CEE’s best bank for sustainable finance 2026: Akbank

Akbank stands out for sustainable finance in Central and Eastern Europe in terms of both scale and execution. Over the review period, the bank expanded its sustainable lending rapidly while embedding environmental and social considerations more consistently across its business.

The result is a platform that combines volume growth with clearer evidence of impact.

The numbers illustrate that pace. Akbank has committed to mobilising TRY800 billion ($17 billion) in sustainable finance by 2030 and had already reached TRY681 billion by the end of 2025, putting it comfortably ahead of its stated trajectory. This expansion reflects strong demand across corporate, commercial and SME segments, as well as the bank’s growing ability to structure transactions linked to environmental and social outcomes.

The bank has built a suite of more than 20 sustainable finance products covering renewable energy, energy efficiency, sustainable agriculture and supply chains. This has been supported by a framework aligned with international principles, with clearly defined eligibility criteria and screening processes. Environmental and social risk assessments are applied at transaction level, limiting exposure to harmful activities and improving consistency across the portfolio.

Embedding transition in lending decisions

A key differentiator is the way Akbank is incorporating transition considerations into core banking processes. The introduction of a Green Transformation Score, rolled out in 2025, allows the bank to assess clients’ progress against decarbonisation goals and to integrate that assessment into lending decisions.

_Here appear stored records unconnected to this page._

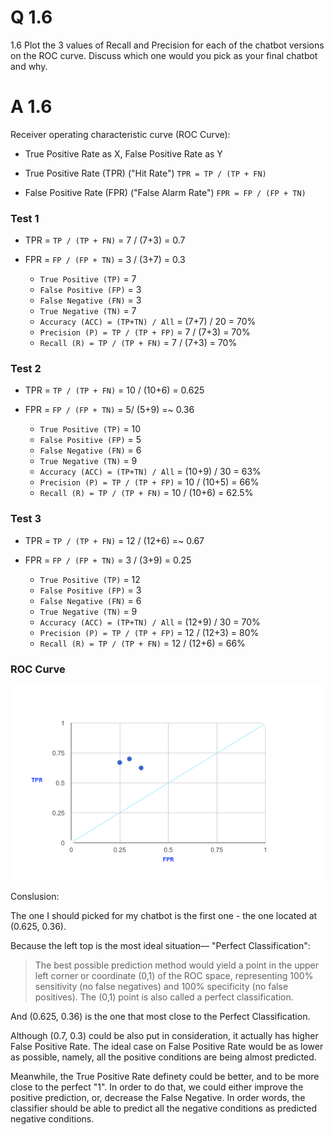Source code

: # Q 1.6

1.6 Plot the 3 values of Recall and Precision for each of the chatbot versions on the ROC curve. Discuss which one would you pick as your final chatbot and why.


# A 1.6

Receiver operating characteristic curve (ROC Curve):

- True Positive Rate as X, False Positive Rate as Y

- True Positive Rate (TPR) ("Hit Rate") `TPR = TP / (TP + FN)`

- False Positive Rate (FPR) ("False Alarm Rate") `FPR = FP / (FP + TN)`


### Test 1

- TPR = `TP / (TP + FN)` = 7 / (7+3) = 0.7
- FPR = `FP / (FP + TN)` = 3 / (3+7) = 0.3

	- `True Positive (TP)` = 7
	- `False Positive (FP)` = 3
	- `False Negative (FN)` = 3
	- `True Negative (TN)` = 7
	- `Accuracy (ACC) = (TP+TN) / All` = (7+7) / 20 = 70%
	- `Precision (P) = TP / (TP + FP)` = 7 / (7+3) = 70%
	- `Recall (R) = TP / (TP + FN)` = 7 / (7+3) = 70%
	
### Test 2

- TPR = `TP / (TP + FN)` = 10 / (10+6) = 0.625
- FPR = `FP / (FP + TN)` = 5/ (5+9) =~ 0.36

	- `True Positive (TP)` = 10
	- `False Positive (FP)` = 5
	- `False Negative (FN)` = 6
	- `True Negative (TN)` = 9
	- `Accuracy (ACC) = (TP+TN) / All` = (10+9) / 30 = 63%
	- `Precision (P) = TP / (TP + FP)` = 10 / (10+5) = 66%
	- `Recall (R) = TP / (TP + FN)` = 10 / (10+6) = 62.5%

### Test 3

- TPR = `TP / (TP + FN)` = 12 / (12+6) =~ 0.67
- FPR = `FP / (FP + TN)` = 3 / (3+9) = 0.25

	- `True Positive (TP)` = 12
	- `False Positive (FP)` = 3
	- `False Negative (FN)` = 6
	- `True Negative (TN)` = 9
	- `Accuracy (ACC) = (TP+TN) / All` = (12+9) / 30 = 70%
	- `Precision (P) = TP / (TP + FP)` = 12 / (12+3) = 80%
	- `Recall (R) = TP / (TP + FN)` = 12 / (12+6) = 66%

### ROC Curve

![roc curve](https://github.com/linnnes/CI2017/blob/master/hw5/A1.5_FSM_and_Code/roccurve.png?raw=true)


Conslusion:

The one I should picked for my chatbot is the first one - the one located at (0.625, 0.36).

Because the left top is the most ideal situation— "Perfect Classification":

>The best possible prediction method would yield a point in the upper left corner or coordinate (0,1) of the ROC space, representing 100% sensitivity (no false negatives) and 100% specificity (no false positives). The (0,1) point is also called a perfect classification. 

And (0.625, 0.36) is the one that most close to the Perfect Classification.

Although (0.7, 0.3) could be also put in consideration, it actually has higher False Positive Rate. The ideal case on False Positive Rate would be as lower as possible, namely, all the positive conditions are being almost predicted.

Meanwhile, the True Positive Rate definety could be better, and to be more close to the perfect "1". In order to do that, we could either improve the positive prediction, or, decrease the False Negative. In order words, the classifier should be able to predict all the negative conditions as predicted negative conditions.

While still developing, this approach marks a shift from focusing purely on labelled products to managing transition risk across the entire loan book.

This is reinforced by sector-level targets linked to the bank’s net-zero objective for 2050. Akbank has identified carbon-intensive sectors such as energy, cement and steel for priority engagement and has begun setting interim reduction targets. The bank is also working with clients on emissions reporting and regulatory readiness, particularly in relation to European carbon border requirements.

Overall, Akbank’s performance shows a shift from building sustainable finance capacity to applying it across the balance sheet

The project finance business provides further evidence of this alignment. Renewable energy accounts for 91% of the bank’s project finance energy portfolio, supported by almost 200 individual projects across wind, hydro, geothermal and solar. Green lending is also increasing in infrastructure, including projects where sustainability criteria are built into financing structures.

Beyond climate mitigation, Akbank is expanding into areas such as blue finance and sustainable tourism. By 2025, nearly all hotel project finance exposure was aligned with its blue finance framework, reflecting a broader environmental focus that includes water use and ecosystem protection.

Funding activity remains an important pillar. Sustainability-linked transactions accounted for a significant share of wholesale funding in 2025, including syndicated loans, bonds and multilateral facilities supporting SMEs, women-owned businesses and regions affected by natural disasters.

Overall, Akbank’s performance shows a shift from building sustainable finance capacity to applying it across the balance sheet. Continued growth, combined with more structured tools for assessing transition risk, positions it as a leading sustainable finance institution in the region.